TASK DESCRIPTION – Copy out every line of the data below without changing a word. Leave the pictures out of your answer.

PROVIDED ENTRIES –
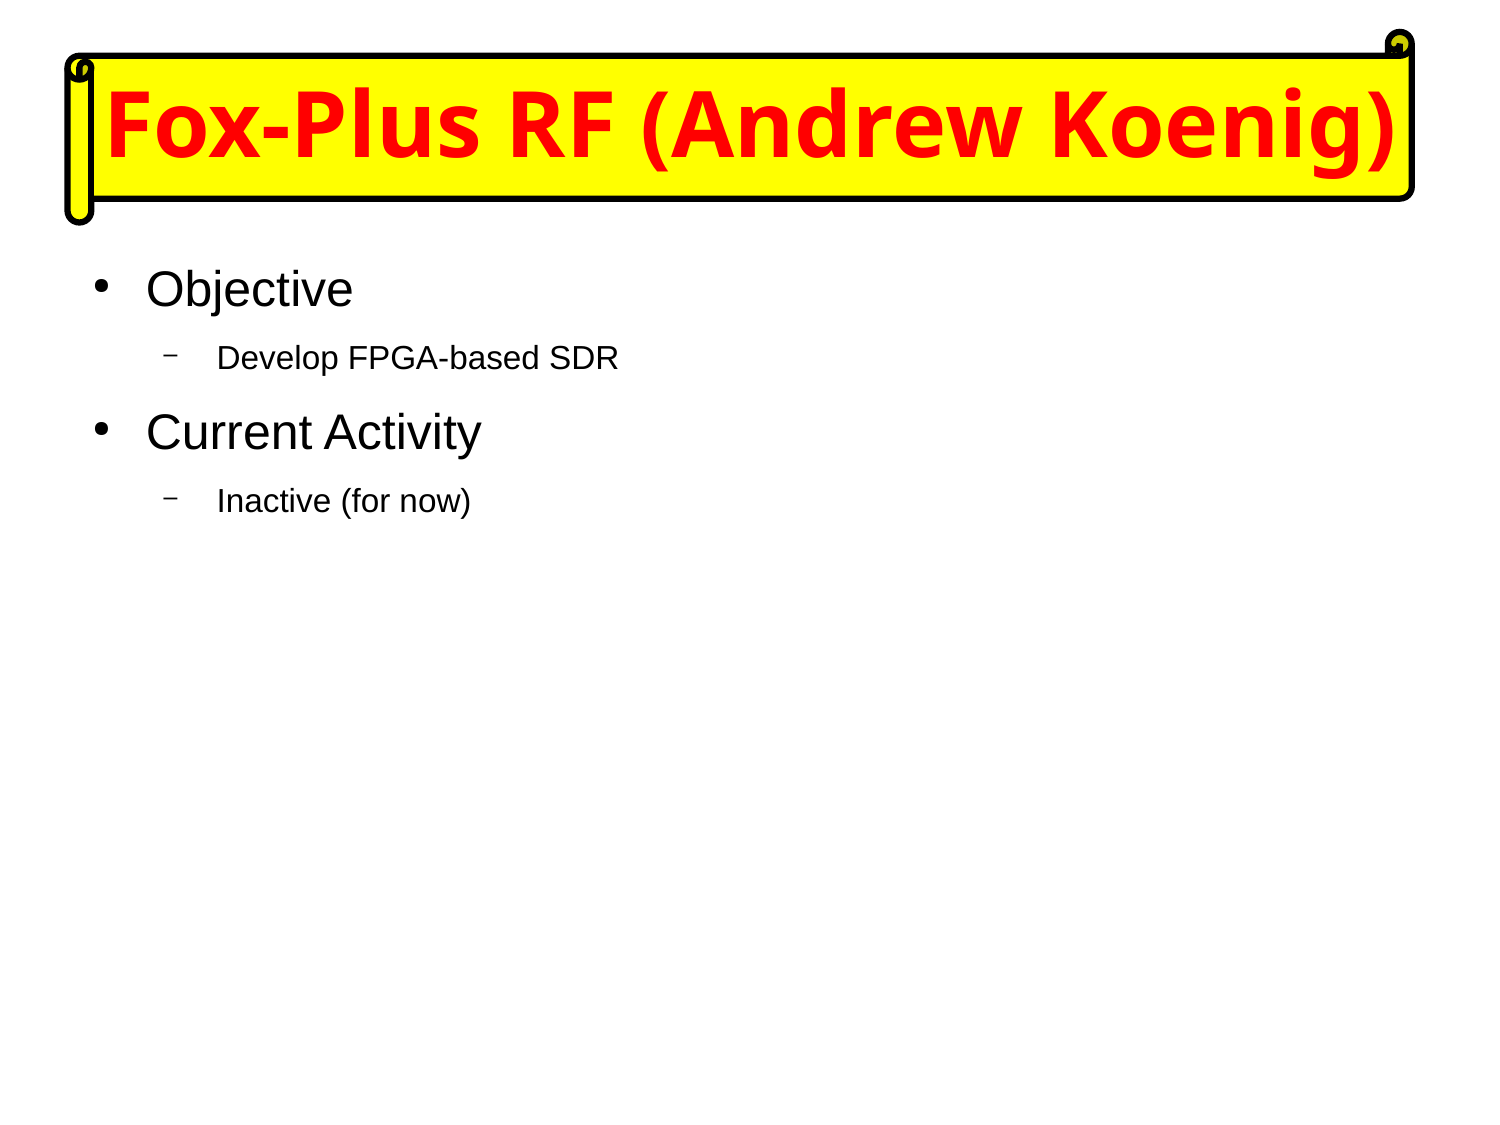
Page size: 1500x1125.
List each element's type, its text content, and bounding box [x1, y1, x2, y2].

text_box [67, 184, 1412, 223]
text_box Fox-Plus RF (Andrew Koenig) [0, 58, 1500, 184]
text_box [72, 31, 1412, 58]
list Objective Develop FPGA-based SDR Current Activity Inactive (for now) [75, 263, 1425, 916]
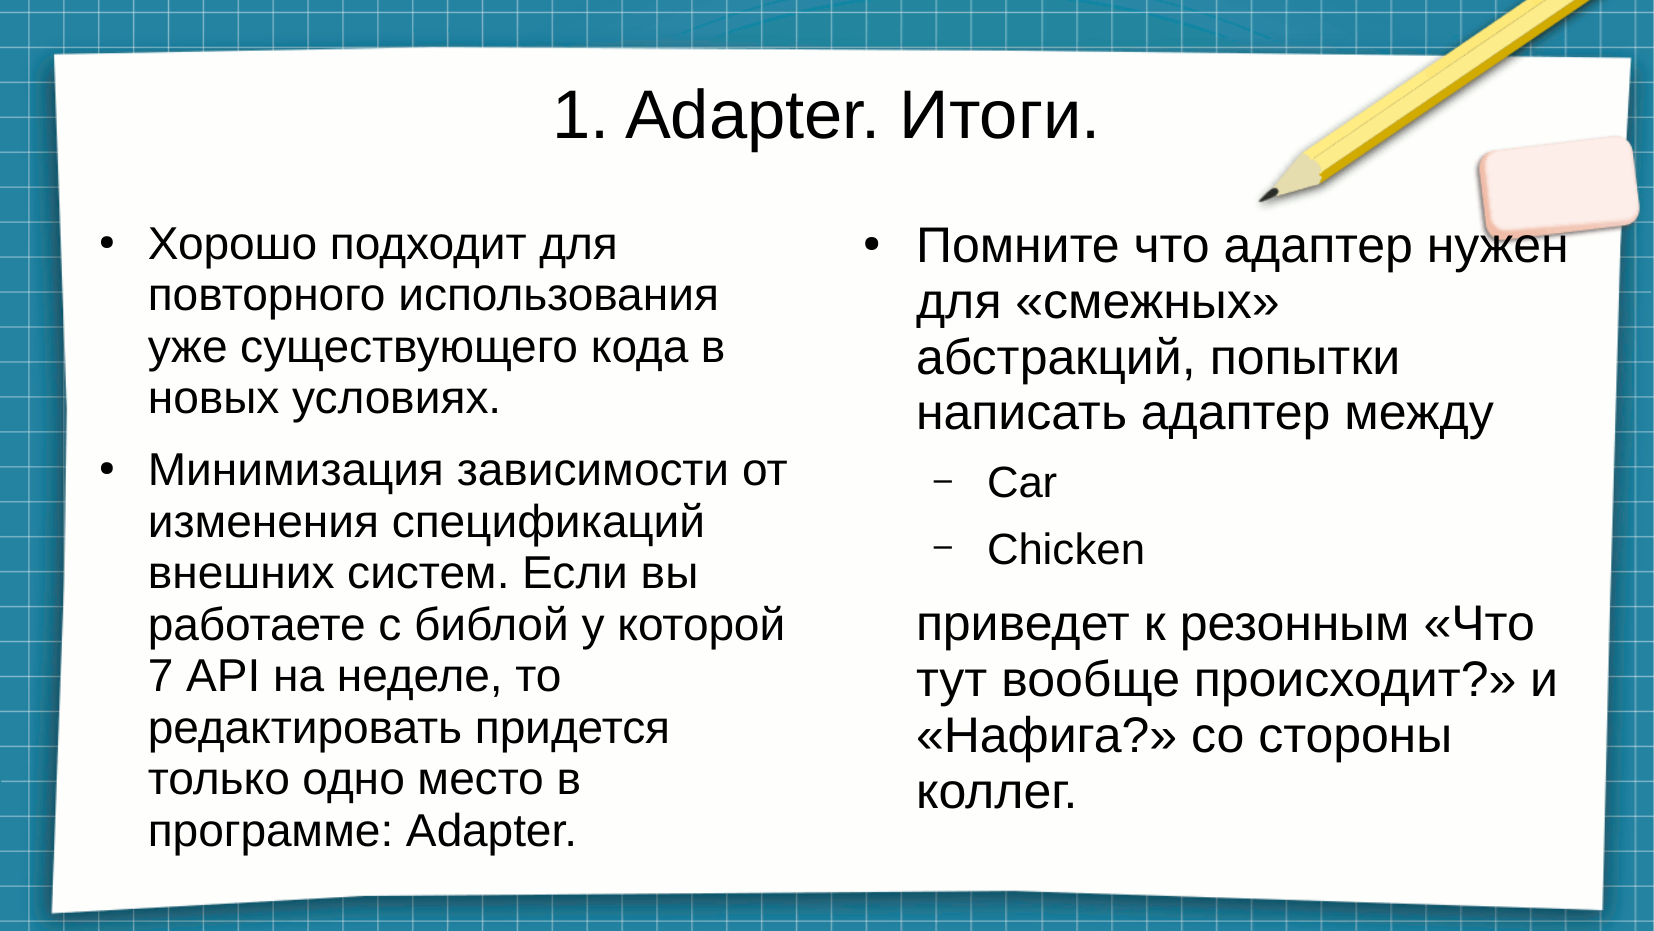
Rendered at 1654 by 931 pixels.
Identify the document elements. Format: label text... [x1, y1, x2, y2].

list Помните что адаптер нужен для «смежных» абстракций, попытки написать адаптер между Car Chicken приведет к резонным «Что тут вообще происходит?» и «Нафига?» со стороны коллег. [845, 217, 1572, 857]
list Хорошо подходит для повторного использования уже существующего кода в новых условиях. Минимизация зависимости от изменения спецификаций внешних систем. Если вы работаете с библой у которой 7 API на неделе, то редактировать придется только одно место в программе: Adapter. [82, 217, 809, 857]
picture [0, 0, 1654, 931]
title 1. Adapter. Итоги. [82, 37, 1571, 193]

RESULT FOR THIS TASK –
Page size: 1500x1125.
List each element's type, its text content, and bounding box [x1, y1, x2, y2].

text_box [67, 184, 1412, 223]
text_box Fox-Plus RF (Andrew Koenig) [0, 58, 1500, 184]
text_box [72, 31, 1412, 58]
list Objective Develop FPGA-based SDR Current Activity Inactive (for now) [75, 263, 1425, 916]
Rendered at 1654 by 931 pixels.
Identify the document elements. Format: label text... [x1, y1, x2, y2].

list Помните что адаптер нужен для «смежных» абстракций, попытки написать адаптер между Car Chicken приведет к резонным «Что тут вообще происходит?» и «Нафига?» со стороны коллег. [845, 217, 1572, 857]
list Хорошо подходит для повторного использования уже существующего кода в новых условиях. Минимизация зависимости от изменения спецификаций внешних систем. Если вы работаете с библой у которой 7 API на неделе, то редактировать придется только одно место в программе: Adapter. [82, 217, 809, 857]
picture [0, 0, 1654, 931]
title 1. Adapter. Итоги. [82, 37, 1571, 193]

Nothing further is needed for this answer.